Ahí
está, delante de ti, brillante como el primer día, llamándote y esperando a ser
pulsado. Y tú, que unos meses atrás ni siquiera sabías de su existencia, te
encuentras allí, frente a él, con la vista fija en su forma y su única curva. Y
tus ganas, que no se desvanecen ni lo harán, siguen latiendo con la misma
fuerza con la que late tu corazón cada vez que te plantas ahí, en esa
habitación oscura en la que sólo estáis él y tú. Caminas despacio, levantas tu
mano derecha, te acercas muy lentamente, parpadeando como si fuera un sueño del
que de repente despertarás, pero no lo haces, sigues caminando, y sigues con el
brazo alargado hacia su posición, firme, y un tanto distante, con miedo, pero
con seguridad. Y cuando lo tienes a tan sólo unos centímetros de ti es cuando
ha llegado el momento, ése en el que no se puede dar marcha atrás, en el que ya
nada es blanco o negro, en el que ya no vale decidir, en el que de nada sirve
arrepentirse… El momento en el que el ‘no’ se hace a un lado para dejar todo su
protagonismo a un ‘sí’ que gana fuerza con el paso de los milisegundos que
pasas delante de él, con indecisión pero sin posibilidad de elegir. Así que
ocurre, de esa forma, sin esperarlo, sin haberlo deseado, sin haberlo meditado
o reflexionado. Ocurre y no puedes frenarte porque has perdido por completo el
control de tu dedo índice que, más deprisa que despacio, y sin querer, se
acerca a tan sólo unos milímetros, lo roza y lo sientes en la yema, frío,
calculador, poderoso… y lo pulsas. Brillante como nunca se ríe de ti, has
caído, ahora lo más difícil será salir de aquí…

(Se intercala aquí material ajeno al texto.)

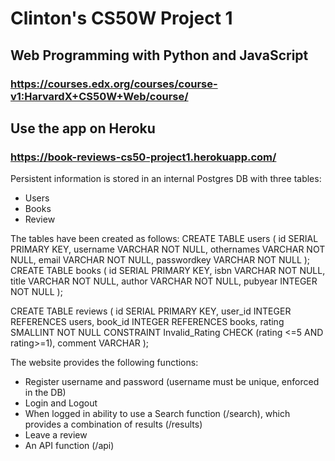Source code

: # Clinton's CS50W Project 1

## Web Programming with Python and JavaScript
### https://courses.edx.org/courses/course-v1:HarvardX+CS50W+Web/course/

## Use the app on Heroku

### https://book-reviews-cs50-project1.herokuapp.com/

Persistent information is stored in an internal Postgres DB with three tables:
- Users
- Books
- Review


The tables have been created as follows:
    CREATE TABLE users (
    id SERIAL PRIMARY KEY,
    username VARCHAR  NOT NULL,
    othernames VARCHAR NOT NULL,
    email VARCHAR NOT NULL,
    passwordkey VARCHAR NOT NULL
);
    CREATE TABLE books (
    id SERIAL PRIMARY KEY,
   isbn VARCHAR NOT NULL,
   title VARCHAR NOT NULL,
   author VARCHAR NOT NULL,
   pubyear INTEGER  NOT NULL
   );

CREATE TABLE reviews (
    id SERIAL PRIMARY KEY,
    user_id INTEGER REFERENCES users,
    book_id INTEGER REFERENCES books,
    rating SMALLINT NOT NULL CONSTRAINT Invalid_Rating CHECK (rating <=5 AND rating>=1),
    comment VARCHAR
);

The website provides the following functions:
- Register username and password (username must be unique, enforced in the DB)
- Login and Logout
- When logged in ability to use a Search function (/search), which provides a combination of results (/results)
- Leave a review
- An API function (/api<isbn>)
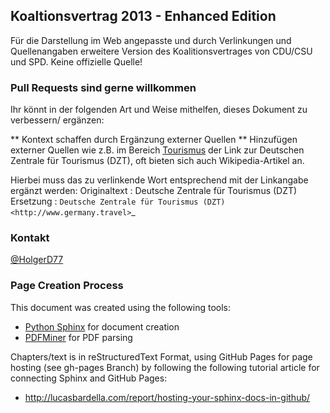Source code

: Koaltionsvertrag 2013 - Enhanced Edition
----------------------------------------

Für die Darstellung im Web angepasste und durch Verlinkungen und Quellenangaben erweitere
Version des Koalitionsvertrages von CDU/CSU und SPD. Keine offizielle Quelle!

### Pull Requests sind gerne willkommen
Ihr könnt in der folgenden Art und Weise mithelfen, dieses Dokument zu verbessern/
ergänzen:

** Kontext schaffen durch Ergänzung externer Quellen **
Hinzufügen externer Quellen wie z.B. im Bereich [Tourismus](http://holgerd77.github.io/koalitionsvertrag/1_wachstum/1_1_wirtschaft.html#tourismus)
der Link zur Deutschen Zentrale für Tourismus (DZT), oft bieten sich auch Wikipedia-Artikel an.

Hierbei muss das zu verlinkende Wort entsprechend mit der Linkangabe ergänzt werden:
Originaltext : Deutsche Zentrale für Tourismus (DZT) 
Ersetzung    : `Deutsche Zentrale für Tourismus (DZT) <http://www.germany.travel>`_

### Kontakt
[@HolgerD77](https://twitter.com/holgerd77)


### Page Creation Process
This document was created using the following tools:
* [Python Sphinx](http://sphinx-doc.org/) for document creation
* [PDFMiner](http://www.unixuser.org/~euske/python/pdfminer/) for PDF parsing

Chapters/text is in reStructuredText Format, using GitHub Pages for page
hosting (see gh-pages Branch) by following the following tutorial article
for connecting Sphinx and GitHub Pages:
* http://lucasbardella.com/report/hosting-your-sphinx-docs-in-github/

Tres años después. Abres los ojos y maldices lo que ves. Estás de nuevo en esa
habitación de la que tanto te costó salir. Y él, que una vez más brilla delante
de ti, se ríe, se burla, porque sí: has vuelto a caer. Y lo peor de todo es que
sientes que de nuevo pierdes el control de tu cuerpo. Que no puedes parar. Que
no puedes pensar. Que no puedes evitarlo. Que tampoco quieres. Que ves cómo sin
saberlo has vuelto a cerrar los ojos y sentir. A anhelar. A soñar. A creer… Los
recuerdos se pasean por tu mente tranquilos, despreocupados, con ganas de
hacerte saber que siguen allí aunque los quieras fuera, para siempre. Y una vez
más, aunque la primera sensación es la de huir, caminas hacia su curva,
burlona, brillante, sonriente… malvada. Estiras tu brazo. Tu dedo índice se
acerca cada vez más, despacio, como ya pensabas que ocurriría, como ya sabes
que no se puede eludir. Tu piel se eriza, fría, asustada, resbaladiza, se
eriza como no se erizó aquella vez. Y lo intuyes, que esta vez es diferente,
que es más fuerte, que duele más, presiona más, dejará mayor número de
cicatrices. Tu brazo, en alto, va por delante. Y tu dedo, que ya se ha acercado
lo máximo posible a él, decide por ti. Y en ese milisegundo sucede todo. Porque
a pesar de la oscuridad, de lo peligroso, lo perjudicial, a pesar del dolor y
el sufrimiento, de las lágrimas, de la soledad, a pesar de saber todo lo malo
que te espera… ahí estás, una vez más, sin poder hacer nada por impedirlo. Tu
dedo lo roza y ocurre. Y a oscuras, sin salida, reaccionas y te das cuenta: lo
has vuelto a hacer, sin querer, sin premeditarlo. Lo has pulsado y deshacerlo
será complicado. Porque sí: aquel botón es, una vez más, el botón que jamás debiste pulsar.